> Try it
Continue the forum thread about charging an electric car from where it stops, before the listing.

Cars, it's electric! Do Do Do

How long to charge to 80%?

I'll let you know!

my 120v plug in does 1% per hour(ish) - will try to leave close to 100%

my guess from all the reading....
I'm collecting the material for a 40amp line - that should be 7-10x faster
Destination chargers should be 15-20x faster?
Hopefully won't need a supercharger.
 
I'll let you know!

my 120v plug in does 1% per hour(ish) - will try to leave close to 100%

my guess from all the reading....
I'm collecting the material for a 40amp line - that should be 7-10x faster
Destination chargers should be 15-20x faster?
Hopefully won't need a supercharger.
If you're not going too far from a panel I might have all you need from when I ran mine. 6awg and 3/4" conduit.
PXL_20251007_160734449.MP.jpg
 
If you're not going too far from a panel I might have all you need from when I ran mine. 6awg and 3/4" conduit.
View attachment 269867

Thanks - I have some #6, but the breaker is only rated for #8!

> Extracted information
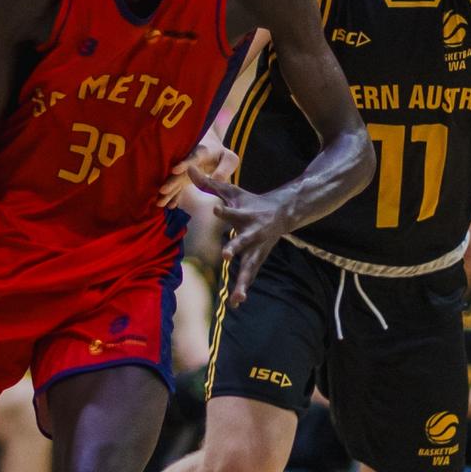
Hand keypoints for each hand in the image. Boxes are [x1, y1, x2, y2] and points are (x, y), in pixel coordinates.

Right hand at [157, 138, 238, 207]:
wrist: (212, 149)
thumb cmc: (222, 156)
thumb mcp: (230, 159)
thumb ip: (225, 169)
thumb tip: (217, 180)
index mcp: (203, 153)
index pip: (193, 158)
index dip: (185, 164)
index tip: (175, 170)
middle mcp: (190, 161)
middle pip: (180, 172)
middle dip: (171, 181)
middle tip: (163, 190)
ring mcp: (185, 171)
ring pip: (175, 181)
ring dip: (169, 191)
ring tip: (160, 203)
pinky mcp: (184, 178)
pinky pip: (178, 188)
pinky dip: (174, 196)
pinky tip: (169, 205)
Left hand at [187, 166, 288, 307]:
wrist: (282, 213)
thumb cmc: (250, 201)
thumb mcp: (231, 191)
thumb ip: (209, 183)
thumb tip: (188, 168)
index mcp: (245, 214)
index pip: (232, 213)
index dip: (224, 212)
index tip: (216, 210)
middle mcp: (252, 233)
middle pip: (243, 241)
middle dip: (236, 248)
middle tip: (227, 255)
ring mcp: (257, 249)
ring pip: (249, 266)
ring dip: (243, 281)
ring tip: (236, 298)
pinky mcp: (257, 259)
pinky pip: (249, 276)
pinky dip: (244, 289)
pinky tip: (235, 303)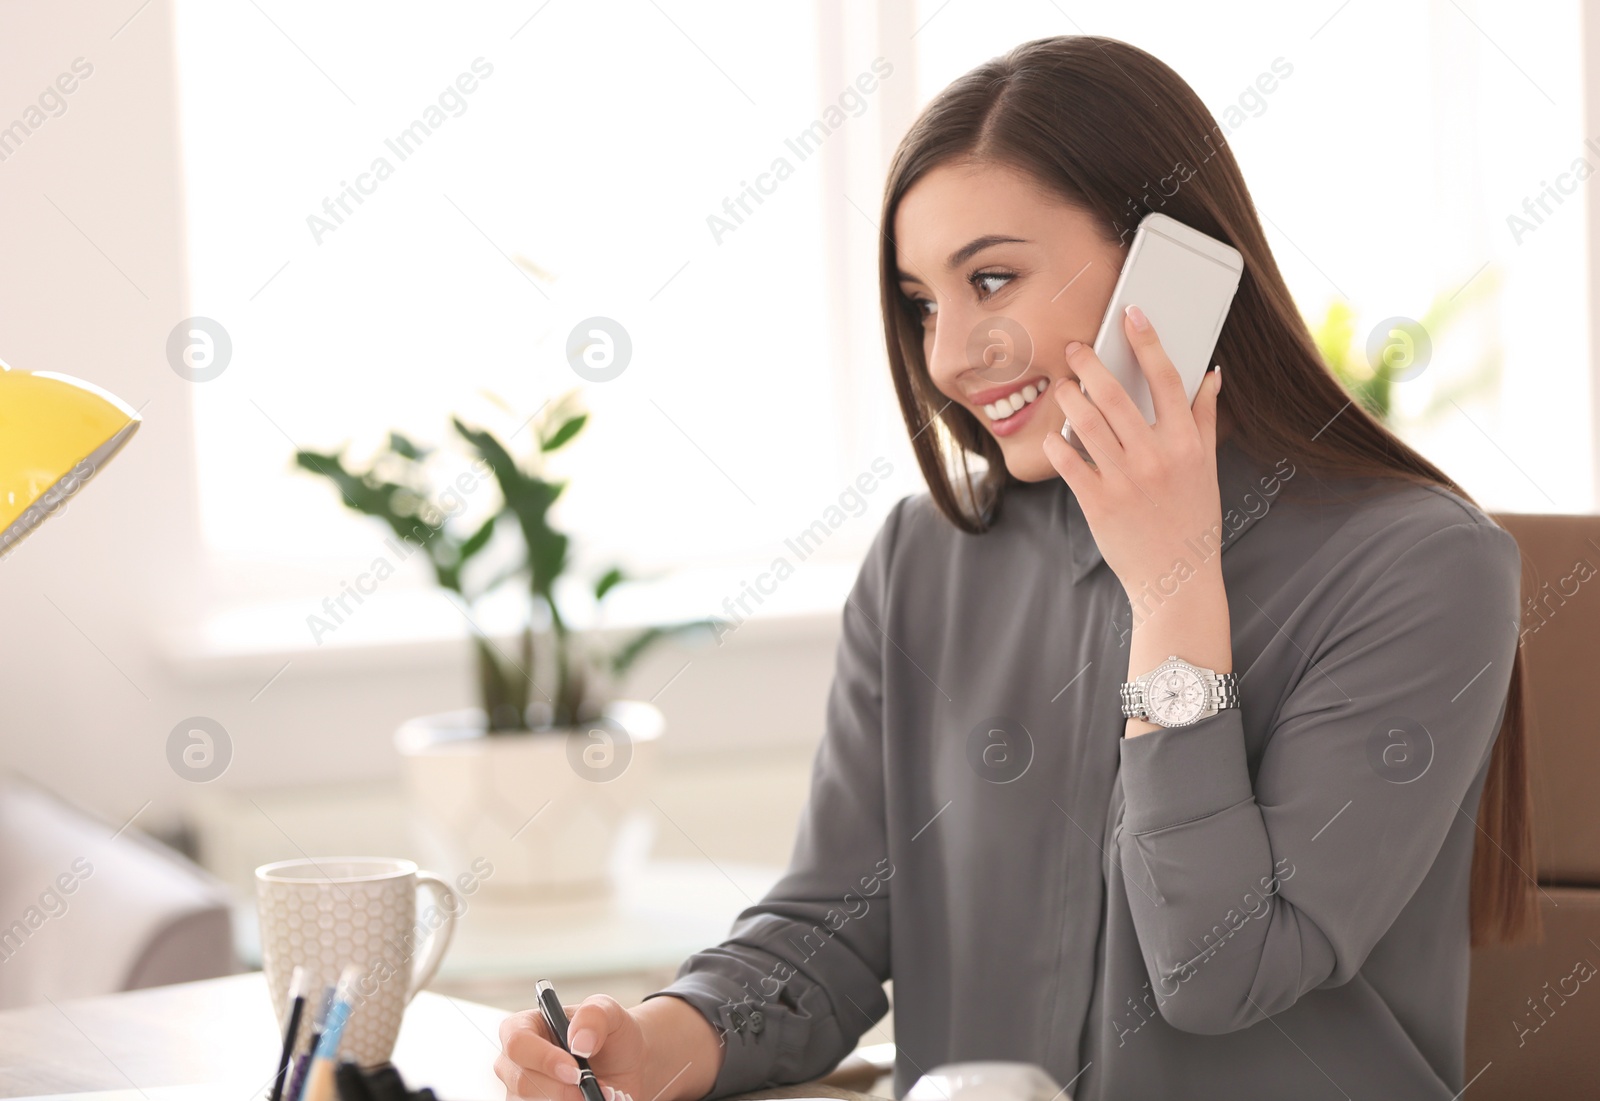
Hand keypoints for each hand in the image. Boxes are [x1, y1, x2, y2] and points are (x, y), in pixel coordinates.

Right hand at [497, 993, 723, 1100]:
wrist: (635, 1066)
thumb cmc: (618, 1034)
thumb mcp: (615, 1014)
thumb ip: (598, 1017)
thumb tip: (580, 1040)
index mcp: (525, 1029)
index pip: (514, 1043)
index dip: (538, 1059)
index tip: (572, 1070)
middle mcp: (517, 1065)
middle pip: (519, 1084)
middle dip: (558, 1093)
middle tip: (596, 1093)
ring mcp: (525, 1094)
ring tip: (604, 1097)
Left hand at [1040, 304, 1224, 600]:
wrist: (1176, 578)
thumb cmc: (1192, 519)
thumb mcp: (1207, 467)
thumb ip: (1204, 418)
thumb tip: (1213, 374)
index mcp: (1186, 444)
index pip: (1167, 379)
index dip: (1148, 341)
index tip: (1131, 314)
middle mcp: (1156, 458)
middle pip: (1116, 395)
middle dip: (1089, 363)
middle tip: (1074, 349)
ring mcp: (1125, 480)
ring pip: (1085, 423)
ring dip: (1067, 398)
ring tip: (1062, 387)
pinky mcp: (1097, 503)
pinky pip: (1067, 461)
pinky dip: (1056, 443)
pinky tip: (1053, 434)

> Output below
I'll also be inside the wall, although I may run conduit so the next person could run something beefier and direct wire.
 
Sub panel is at at 1.25 main with 40 amp addition in the winter because of some resistance based heat.

I think that is the max?
Oh I dunno, been a while since I pretended to be an electrician 🤣

@Mtbdog -
I have actuals on a sub panel - and want to add a 40amp breaker (maxed at 32 draw)
actuals + 40 are less than 1.25 the 60 amp main. (well close enough)
is that how to do a sub panel? or is that a main?
it is detached, over insured garage.

:Elmo fire:
 
@Mtbdog -
I have actuals on a sub panel - and want to add a 40amp breaker (maxed at 32 draw)
actuals + 40 are less than 1.25 the 60 amp main. (well close enough)
is that how to do a sub panel? or is that a main?
it is detached, over insured garage.

:Elmo fire:
What size wire is feeding the subpanel? From what you're saying, you have a 60A main breaker in the subpanel, or a 60A breaker feeding the subpanel, or both?

I can easily be wrong, but I thought it was 80% for sizing, not 125%. 125% will trip the breaker...

60A*80%=48A. Are you actually drawing more than 48A under normal conditions with the 32A charger running?
 
What size wire is feeding the subpanel? From what you're saying, you have a 60A main breaker in the subpanel, or a 60A breaker feeding the subpanel, or both?

I can easily be wrong, but I thought it was 80% for sizing, not 125%. 125% will trip the breaker...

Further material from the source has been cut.